The next indicator I use is the Nasdaq Bullish percents. This indicator has had a mixed history; a whipsaw period from 2000 to 2002 has given way to a more “mellow” period of swings. Since 2002 there looks to have been a displacement of overbought/oversold zones; pre-2002, tops and bottoms came in the 50s and 20s respectively, post-2002, tops and bottoms now fall in the 30 and 70s range. Again, it is not a perfect indicator as reversals can occur before extremes are reached. The MACD may be used to confirm a signal, but its switch to a ‘buy’ or ‘sell’ lags the Nasdaq reversal, limiting its appeal. Changing the settings of the MACD to a tighter time frame [5,9,3] may help.

The best way to prepare for reversals is to look for a weekly change from up-to-down, or down-to-up, after a long period of gains or declines. Again, in May and June of 2006 this led to whipsaw signals, the most recent signal was given in October 2006 and was a ‘sell’. Utilizing a faster MACD setting reduces the number of signals, taking out one of the whipsaw signals from May 2006 and the premature ‘sell’ signals in November 2005, not to mention the October 2006 signal.

The final market internal I use is the number of stocks over the 50-day MA. For the purposes of this article I am using the percentile range. Like any market internal it isn’t perfect. Bottoms come in around 30% and below, tops occur at 60% and above. Where problems can occur was made apparent in early 2003; back then the indicator reached 60% relatively quickly while the Nasdaq lurked around 1,500, the market internal then whipped around in the 50 to 90 percentile range for the rest of the year as the Nasdaq climbed up to 2,100 – so clear signals were difficult to compute. One area it can be helpful is in spotting divergences, such as the one which occurred in early 2006; will the current action around the 60 percentile lead to something similar?

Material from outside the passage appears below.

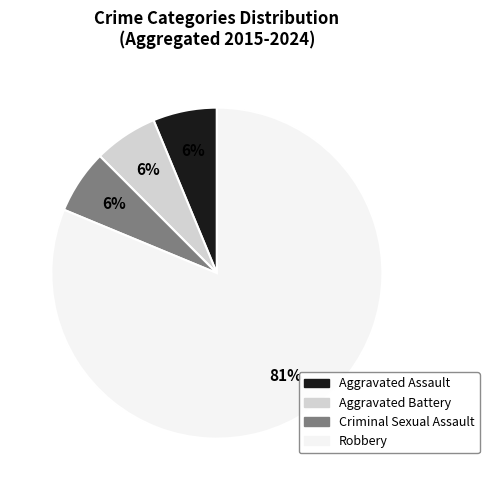

How many slices are in this pie chart?

4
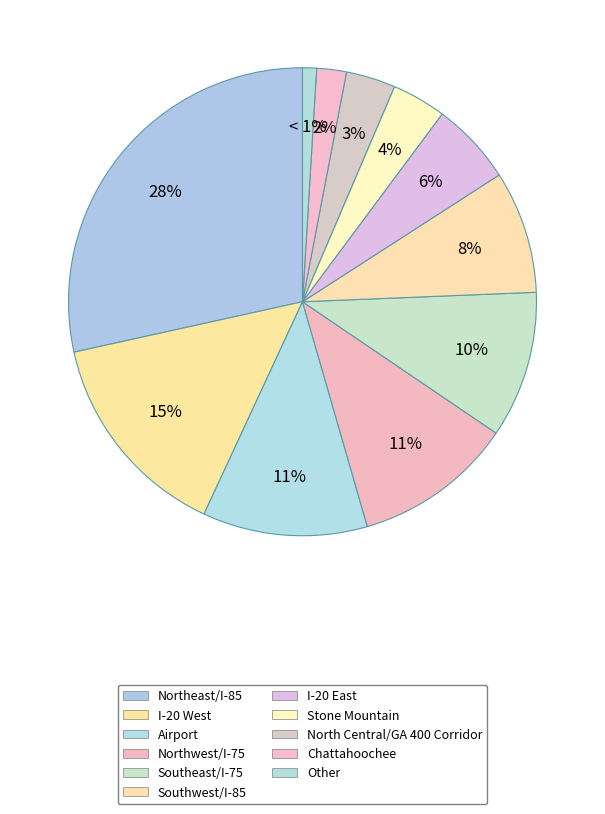

What percentage is the North Central/GA 400 Corridor slice, to the nearest percent?

3%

An alternative market internal is the number of stocks above the 200-day MA. While it is more difficult to define the overbought/oversold range, it does hold up better to MACD histogram signals. The ‘buy’ signals hold up well, but a better ‘sell’ signal looks to occur once the histogram starts to rollover (the blue circles). But, 2003 was also problematic for the market internal when the market peak came when the histogram made new lows! In the current case, the MACD ‘buy’ from August 2006 holds, but the MACD histogram looks to have peaked (or is very close to doing so).

There are a number of other market internals which can be used, including the Nasdaq New Highs-New Lows ($NAHL) and Nasdaq High-Low index ($RHCOMPQ), but I find these internals too busy for my purposes.

It is my analysis drawn from these internals that I allocate a


rating which can be found at the top of the page, above my Collectiv2 portfolio returns. I should add, I am not trying to call an absolute top or bottom for the markets as this is a pure crapshoot - and don't let anyone fool you otherwise (because every reversal needs technical confirmation, and these confirmations take time to complete). What I am looking for is the point in the trend when one should considering buying into weakness, or selling into strength. You can see in my Collective2 portfolio returns based on a sample $100K account:

how I jumped the gun a little in May (eventhough I was bearish) and was slapped down for doing so. When I felt the market was more conducive to long positions I was able to take advantage. In May/June I was running a 80:20 equity:cash exposure. October looks like it will be the strongest month for returns, even though I am now bearish the market. These returns are based on an 16:84 equity:cash exposure, using a trailing stop to take advantage of blow off moves common at this late stage of the market. Only 2 positions remain in this portfolio and I can't see this changing for another few months yet.